> [INSTRUCTION] Find every line below with the word "variability" in it, and copy each one.

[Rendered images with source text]
┏━━

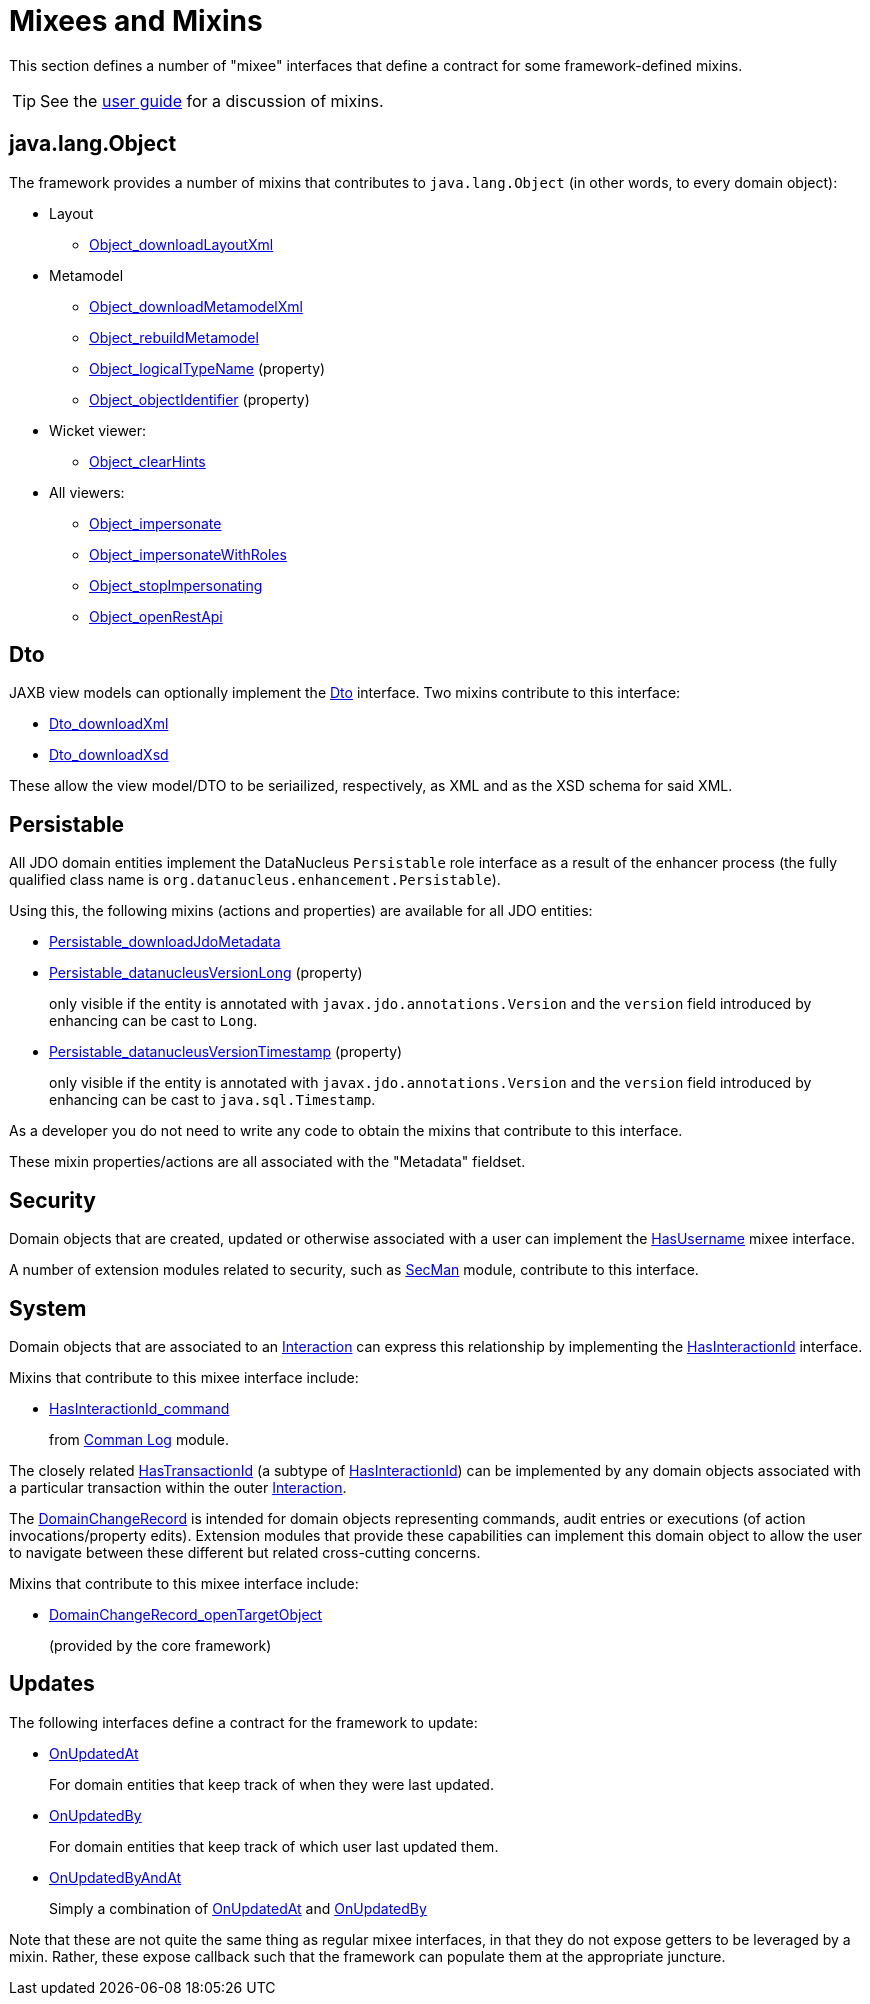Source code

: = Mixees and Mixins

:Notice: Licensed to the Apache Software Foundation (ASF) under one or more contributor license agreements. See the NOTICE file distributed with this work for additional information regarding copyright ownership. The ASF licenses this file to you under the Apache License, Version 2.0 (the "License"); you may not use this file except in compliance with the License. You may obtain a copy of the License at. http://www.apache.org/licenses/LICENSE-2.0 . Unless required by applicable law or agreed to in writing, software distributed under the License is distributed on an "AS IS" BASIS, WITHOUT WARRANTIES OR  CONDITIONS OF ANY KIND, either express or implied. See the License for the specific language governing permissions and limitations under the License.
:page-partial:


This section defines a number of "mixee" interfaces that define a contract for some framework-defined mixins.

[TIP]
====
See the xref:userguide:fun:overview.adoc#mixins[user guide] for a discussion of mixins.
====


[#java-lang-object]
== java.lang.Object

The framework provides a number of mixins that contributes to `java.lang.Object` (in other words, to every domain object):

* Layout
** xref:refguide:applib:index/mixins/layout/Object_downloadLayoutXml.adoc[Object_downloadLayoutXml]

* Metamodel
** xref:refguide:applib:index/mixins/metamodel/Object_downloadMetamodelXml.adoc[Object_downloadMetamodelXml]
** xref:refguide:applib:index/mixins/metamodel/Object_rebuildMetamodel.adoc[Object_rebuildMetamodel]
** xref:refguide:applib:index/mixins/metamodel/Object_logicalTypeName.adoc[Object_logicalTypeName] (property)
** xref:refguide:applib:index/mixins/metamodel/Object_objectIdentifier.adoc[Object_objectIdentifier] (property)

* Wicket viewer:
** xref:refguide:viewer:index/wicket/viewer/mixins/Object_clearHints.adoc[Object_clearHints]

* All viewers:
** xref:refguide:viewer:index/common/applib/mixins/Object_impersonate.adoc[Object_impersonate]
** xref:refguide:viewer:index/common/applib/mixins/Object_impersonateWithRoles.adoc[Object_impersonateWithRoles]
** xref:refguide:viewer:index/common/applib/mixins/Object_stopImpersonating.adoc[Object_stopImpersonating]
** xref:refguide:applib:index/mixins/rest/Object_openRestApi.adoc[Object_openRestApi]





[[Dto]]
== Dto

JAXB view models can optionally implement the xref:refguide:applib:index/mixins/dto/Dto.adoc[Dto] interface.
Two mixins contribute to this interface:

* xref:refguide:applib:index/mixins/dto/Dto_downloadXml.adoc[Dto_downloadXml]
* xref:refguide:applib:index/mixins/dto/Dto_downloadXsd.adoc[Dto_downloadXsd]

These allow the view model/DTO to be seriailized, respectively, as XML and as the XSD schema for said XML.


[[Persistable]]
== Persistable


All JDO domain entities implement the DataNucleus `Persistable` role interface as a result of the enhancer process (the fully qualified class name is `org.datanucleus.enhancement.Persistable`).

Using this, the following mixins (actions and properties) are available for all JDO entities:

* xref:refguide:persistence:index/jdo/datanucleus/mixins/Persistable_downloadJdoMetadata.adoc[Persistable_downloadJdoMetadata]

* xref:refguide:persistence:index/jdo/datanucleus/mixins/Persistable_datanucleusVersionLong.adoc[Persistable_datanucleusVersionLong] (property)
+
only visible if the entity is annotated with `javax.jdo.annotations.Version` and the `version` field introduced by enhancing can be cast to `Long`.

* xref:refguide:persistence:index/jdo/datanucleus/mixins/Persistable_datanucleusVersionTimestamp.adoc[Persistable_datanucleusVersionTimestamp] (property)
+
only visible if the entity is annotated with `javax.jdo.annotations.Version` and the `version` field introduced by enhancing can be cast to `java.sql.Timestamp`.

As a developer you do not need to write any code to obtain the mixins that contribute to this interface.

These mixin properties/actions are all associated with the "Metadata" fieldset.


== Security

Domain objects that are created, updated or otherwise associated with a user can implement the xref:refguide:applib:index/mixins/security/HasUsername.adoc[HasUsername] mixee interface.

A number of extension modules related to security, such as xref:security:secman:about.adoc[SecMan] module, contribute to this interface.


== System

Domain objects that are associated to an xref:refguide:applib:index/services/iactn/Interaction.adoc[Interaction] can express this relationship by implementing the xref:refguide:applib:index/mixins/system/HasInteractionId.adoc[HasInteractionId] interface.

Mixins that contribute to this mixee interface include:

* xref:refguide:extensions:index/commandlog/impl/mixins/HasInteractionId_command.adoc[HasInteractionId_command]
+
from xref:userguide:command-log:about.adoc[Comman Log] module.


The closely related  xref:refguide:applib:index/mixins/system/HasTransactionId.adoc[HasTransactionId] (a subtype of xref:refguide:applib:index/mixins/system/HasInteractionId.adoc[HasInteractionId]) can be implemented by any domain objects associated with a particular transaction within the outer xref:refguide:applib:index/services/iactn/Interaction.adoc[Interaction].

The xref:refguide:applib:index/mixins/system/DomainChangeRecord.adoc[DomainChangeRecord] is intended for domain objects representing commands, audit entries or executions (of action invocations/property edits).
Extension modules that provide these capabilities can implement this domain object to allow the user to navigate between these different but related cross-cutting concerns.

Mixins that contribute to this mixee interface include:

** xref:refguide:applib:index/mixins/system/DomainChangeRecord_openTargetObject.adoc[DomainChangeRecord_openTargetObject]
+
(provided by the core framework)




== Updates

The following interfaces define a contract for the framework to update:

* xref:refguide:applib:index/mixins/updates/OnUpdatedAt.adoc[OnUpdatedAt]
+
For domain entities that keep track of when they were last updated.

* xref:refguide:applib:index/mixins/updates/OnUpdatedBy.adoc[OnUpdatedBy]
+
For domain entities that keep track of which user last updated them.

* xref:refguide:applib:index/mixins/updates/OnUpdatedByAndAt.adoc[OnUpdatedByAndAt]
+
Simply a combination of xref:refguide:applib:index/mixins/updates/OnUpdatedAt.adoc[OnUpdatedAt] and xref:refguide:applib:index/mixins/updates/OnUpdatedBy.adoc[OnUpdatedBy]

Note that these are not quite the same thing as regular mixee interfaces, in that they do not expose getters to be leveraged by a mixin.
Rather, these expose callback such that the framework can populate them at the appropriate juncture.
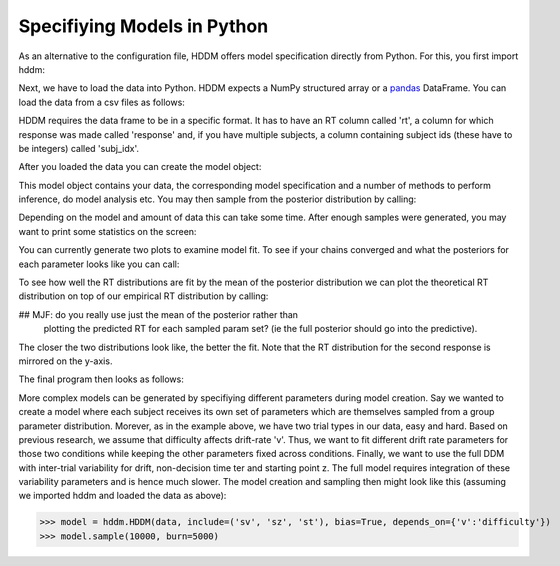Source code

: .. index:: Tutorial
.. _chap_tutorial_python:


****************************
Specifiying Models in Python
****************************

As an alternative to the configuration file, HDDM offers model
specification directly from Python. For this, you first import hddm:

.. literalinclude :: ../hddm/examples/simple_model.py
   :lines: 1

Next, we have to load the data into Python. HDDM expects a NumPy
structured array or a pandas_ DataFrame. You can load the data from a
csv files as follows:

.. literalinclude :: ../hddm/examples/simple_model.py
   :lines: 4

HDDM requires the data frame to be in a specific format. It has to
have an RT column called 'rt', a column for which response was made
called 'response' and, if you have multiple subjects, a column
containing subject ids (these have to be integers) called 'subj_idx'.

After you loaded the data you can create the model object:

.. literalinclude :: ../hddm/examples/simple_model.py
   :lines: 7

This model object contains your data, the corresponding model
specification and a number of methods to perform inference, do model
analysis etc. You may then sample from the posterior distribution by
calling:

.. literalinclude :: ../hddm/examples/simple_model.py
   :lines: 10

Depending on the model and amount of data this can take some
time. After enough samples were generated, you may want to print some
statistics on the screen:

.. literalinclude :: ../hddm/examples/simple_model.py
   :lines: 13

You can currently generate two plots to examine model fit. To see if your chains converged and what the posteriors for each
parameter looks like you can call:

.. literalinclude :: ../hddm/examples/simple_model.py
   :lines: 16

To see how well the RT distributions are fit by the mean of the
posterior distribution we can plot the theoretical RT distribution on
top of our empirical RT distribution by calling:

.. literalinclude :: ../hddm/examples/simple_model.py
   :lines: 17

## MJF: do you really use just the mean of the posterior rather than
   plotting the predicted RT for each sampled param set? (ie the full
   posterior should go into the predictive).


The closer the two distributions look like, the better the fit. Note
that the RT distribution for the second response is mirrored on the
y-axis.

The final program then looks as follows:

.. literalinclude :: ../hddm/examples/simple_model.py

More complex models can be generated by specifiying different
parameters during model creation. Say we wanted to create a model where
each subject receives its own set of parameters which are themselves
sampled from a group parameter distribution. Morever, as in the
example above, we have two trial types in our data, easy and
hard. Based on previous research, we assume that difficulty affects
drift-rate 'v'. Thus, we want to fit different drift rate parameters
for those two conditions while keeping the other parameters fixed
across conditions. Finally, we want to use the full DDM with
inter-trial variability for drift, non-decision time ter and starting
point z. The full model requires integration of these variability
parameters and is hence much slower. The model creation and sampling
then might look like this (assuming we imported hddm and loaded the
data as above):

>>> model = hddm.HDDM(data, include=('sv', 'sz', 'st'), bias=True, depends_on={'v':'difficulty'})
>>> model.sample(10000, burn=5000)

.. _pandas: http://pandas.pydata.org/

┗━━

> [SOLVED EXERCISE]
inter-trial variability for drift, non-decision time ter and starting
point z. The full model requires integration of these variability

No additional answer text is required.